- Exercise prompt:
Make a tally of the lines in the records that include the string "dụng", and give only that number.

(Transcribed page contents)
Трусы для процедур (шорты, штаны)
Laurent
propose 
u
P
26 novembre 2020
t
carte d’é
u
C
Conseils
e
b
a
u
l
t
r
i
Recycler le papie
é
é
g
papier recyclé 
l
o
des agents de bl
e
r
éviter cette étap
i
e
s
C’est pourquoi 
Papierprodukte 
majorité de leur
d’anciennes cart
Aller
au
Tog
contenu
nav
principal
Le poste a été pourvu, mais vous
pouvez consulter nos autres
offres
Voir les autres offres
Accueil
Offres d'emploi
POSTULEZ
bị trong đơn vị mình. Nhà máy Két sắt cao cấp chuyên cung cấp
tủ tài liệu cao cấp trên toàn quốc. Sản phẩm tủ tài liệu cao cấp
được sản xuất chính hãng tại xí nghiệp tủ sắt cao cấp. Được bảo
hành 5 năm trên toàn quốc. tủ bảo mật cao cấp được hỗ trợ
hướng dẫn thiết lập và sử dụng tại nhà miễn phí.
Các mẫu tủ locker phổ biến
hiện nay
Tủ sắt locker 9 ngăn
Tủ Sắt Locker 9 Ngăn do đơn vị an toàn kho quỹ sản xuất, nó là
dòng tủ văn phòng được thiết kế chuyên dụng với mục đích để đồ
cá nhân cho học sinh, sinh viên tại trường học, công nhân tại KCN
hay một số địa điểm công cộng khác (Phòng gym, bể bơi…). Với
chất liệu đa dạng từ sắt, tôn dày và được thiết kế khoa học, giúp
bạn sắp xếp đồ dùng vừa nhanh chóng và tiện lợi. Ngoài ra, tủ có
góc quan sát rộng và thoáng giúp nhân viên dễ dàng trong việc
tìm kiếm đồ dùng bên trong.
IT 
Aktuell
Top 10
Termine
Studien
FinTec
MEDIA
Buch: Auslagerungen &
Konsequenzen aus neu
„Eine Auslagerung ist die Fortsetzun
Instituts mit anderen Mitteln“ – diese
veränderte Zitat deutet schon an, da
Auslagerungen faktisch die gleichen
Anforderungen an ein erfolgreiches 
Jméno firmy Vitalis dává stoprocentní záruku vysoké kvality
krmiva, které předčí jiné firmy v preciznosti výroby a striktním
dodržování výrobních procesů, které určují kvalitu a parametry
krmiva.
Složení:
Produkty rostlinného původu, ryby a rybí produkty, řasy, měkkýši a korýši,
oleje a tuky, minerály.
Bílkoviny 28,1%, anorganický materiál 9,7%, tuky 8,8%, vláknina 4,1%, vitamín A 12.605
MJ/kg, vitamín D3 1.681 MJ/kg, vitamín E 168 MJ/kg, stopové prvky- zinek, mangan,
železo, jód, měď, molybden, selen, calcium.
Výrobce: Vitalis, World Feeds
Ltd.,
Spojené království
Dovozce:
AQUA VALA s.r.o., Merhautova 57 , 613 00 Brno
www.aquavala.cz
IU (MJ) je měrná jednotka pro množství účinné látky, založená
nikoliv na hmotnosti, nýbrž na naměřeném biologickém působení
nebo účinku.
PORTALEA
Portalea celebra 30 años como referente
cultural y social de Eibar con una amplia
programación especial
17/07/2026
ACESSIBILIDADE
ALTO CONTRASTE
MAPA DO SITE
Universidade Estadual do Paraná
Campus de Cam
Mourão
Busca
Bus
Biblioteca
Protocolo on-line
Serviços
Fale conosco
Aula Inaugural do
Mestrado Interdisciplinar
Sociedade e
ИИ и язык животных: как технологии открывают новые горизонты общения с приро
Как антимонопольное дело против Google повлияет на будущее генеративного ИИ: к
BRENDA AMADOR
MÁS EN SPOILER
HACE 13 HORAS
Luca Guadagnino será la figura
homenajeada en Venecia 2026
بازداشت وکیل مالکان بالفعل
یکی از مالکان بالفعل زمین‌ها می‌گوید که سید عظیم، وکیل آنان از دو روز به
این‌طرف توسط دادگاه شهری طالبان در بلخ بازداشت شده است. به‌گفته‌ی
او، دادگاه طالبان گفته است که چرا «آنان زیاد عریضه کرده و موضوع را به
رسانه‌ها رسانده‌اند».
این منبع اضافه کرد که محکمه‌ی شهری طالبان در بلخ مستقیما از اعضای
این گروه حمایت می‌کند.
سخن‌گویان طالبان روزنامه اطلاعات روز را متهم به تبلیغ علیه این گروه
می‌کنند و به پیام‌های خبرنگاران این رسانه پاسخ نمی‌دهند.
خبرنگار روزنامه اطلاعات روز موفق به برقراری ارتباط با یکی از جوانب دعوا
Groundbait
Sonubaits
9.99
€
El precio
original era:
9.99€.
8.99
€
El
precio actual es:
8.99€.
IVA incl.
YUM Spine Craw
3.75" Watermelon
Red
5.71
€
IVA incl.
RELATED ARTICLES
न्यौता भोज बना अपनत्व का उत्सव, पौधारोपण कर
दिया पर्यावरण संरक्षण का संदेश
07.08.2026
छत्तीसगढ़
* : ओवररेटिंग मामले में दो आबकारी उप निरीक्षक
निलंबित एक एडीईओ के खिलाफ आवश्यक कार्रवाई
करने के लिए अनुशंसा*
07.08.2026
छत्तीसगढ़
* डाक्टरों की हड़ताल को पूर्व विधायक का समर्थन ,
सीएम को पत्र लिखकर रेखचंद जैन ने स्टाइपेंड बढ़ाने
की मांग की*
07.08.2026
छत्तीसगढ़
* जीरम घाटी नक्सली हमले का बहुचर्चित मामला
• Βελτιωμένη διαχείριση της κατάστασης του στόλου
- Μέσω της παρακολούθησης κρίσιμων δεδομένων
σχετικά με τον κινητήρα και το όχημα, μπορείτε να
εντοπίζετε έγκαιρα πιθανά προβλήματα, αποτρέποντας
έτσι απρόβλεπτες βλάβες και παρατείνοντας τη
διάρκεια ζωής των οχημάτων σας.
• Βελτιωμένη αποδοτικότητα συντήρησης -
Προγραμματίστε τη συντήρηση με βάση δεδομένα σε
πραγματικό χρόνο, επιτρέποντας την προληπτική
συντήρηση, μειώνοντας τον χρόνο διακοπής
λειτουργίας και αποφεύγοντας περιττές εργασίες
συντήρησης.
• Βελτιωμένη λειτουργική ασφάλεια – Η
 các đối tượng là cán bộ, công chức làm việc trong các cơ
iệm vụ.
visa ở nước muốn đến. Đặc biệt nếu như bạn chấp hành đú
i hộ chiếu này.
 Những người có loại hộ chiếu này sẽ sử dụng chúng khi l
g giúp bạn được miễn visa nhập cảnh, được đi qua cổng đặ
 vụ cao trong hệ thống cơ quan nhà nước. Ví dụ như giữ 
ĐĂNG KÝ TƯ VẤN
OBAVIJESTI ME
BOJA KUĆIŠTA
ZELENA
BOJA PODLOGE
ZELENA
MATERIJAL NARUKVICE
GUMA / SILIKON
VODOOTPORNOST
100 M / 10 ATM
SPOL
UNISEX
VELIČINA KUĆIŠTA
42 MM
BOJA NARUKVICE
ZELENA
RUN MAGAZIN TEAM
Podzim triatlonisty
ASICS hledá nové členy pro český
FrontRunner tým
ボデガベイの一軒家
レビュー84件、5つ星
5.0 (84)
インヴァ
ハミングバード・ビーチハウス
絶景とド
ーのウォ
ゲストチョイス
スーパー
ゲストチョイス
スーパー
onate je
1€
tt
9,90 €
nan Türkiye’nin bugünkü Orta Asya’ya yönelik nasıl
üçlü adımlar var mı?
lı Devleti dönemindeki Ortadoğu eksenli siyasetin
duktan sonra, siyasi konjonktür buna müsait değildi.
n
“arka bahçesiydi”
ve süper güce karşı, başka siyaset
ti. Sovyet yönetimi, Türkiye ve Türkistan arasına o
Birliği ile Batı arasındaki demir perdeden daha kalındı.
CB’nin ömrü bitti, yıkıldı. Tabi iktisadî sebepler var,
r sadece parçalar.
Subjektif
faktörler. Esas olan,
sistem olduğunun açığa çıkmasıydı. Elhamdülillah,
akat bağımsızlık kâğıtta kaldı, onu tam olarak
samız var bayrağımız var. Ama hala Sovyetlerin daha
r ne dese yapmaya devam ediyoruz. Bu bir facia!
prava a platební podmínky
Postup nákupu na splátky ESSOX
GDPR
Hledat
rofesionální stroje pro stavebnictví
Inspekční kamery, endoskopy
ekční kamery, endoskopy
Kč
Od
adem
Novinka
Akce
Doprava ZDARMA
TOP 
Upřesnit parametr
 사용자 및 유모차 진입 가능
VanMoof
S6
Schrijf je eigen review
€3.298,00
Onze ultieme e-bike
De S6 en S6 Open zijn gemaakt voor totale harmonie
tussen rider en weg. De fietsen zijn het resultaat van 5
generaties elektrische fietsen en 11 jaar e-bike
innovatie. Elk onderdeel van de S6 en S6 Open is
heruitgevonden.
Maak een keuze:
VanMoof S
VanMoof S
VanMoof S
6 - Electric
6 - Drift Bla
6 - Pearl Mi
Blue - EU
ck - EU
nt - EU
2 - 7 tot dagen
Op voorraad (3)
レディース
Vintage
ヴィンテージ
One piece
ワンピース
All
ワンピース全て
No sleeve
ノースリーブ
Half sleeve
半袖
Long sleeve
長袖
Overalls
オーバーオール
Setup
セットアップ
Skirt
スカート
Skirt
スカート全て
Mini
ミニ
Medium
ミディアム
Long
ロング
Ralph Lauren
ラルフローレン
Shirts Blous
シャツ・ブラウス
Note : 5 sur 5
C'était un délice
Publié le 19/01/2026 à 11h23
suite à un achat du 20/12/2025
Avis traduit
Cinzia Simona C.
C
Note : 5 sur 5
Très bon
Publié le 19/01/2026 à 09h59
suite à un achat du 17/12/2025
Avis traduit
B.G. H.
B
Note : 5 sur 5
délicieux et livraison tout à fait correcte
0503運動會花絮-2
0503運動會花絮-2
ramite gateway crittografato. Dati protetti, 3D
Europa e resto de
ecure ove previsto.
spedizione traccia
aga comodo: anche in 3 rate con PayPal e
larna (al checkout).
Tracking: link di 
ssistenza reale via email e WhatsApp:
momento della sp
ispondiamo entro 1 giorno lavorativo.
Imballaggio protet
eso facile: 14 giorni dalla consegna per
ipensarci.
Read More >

- Response box:
3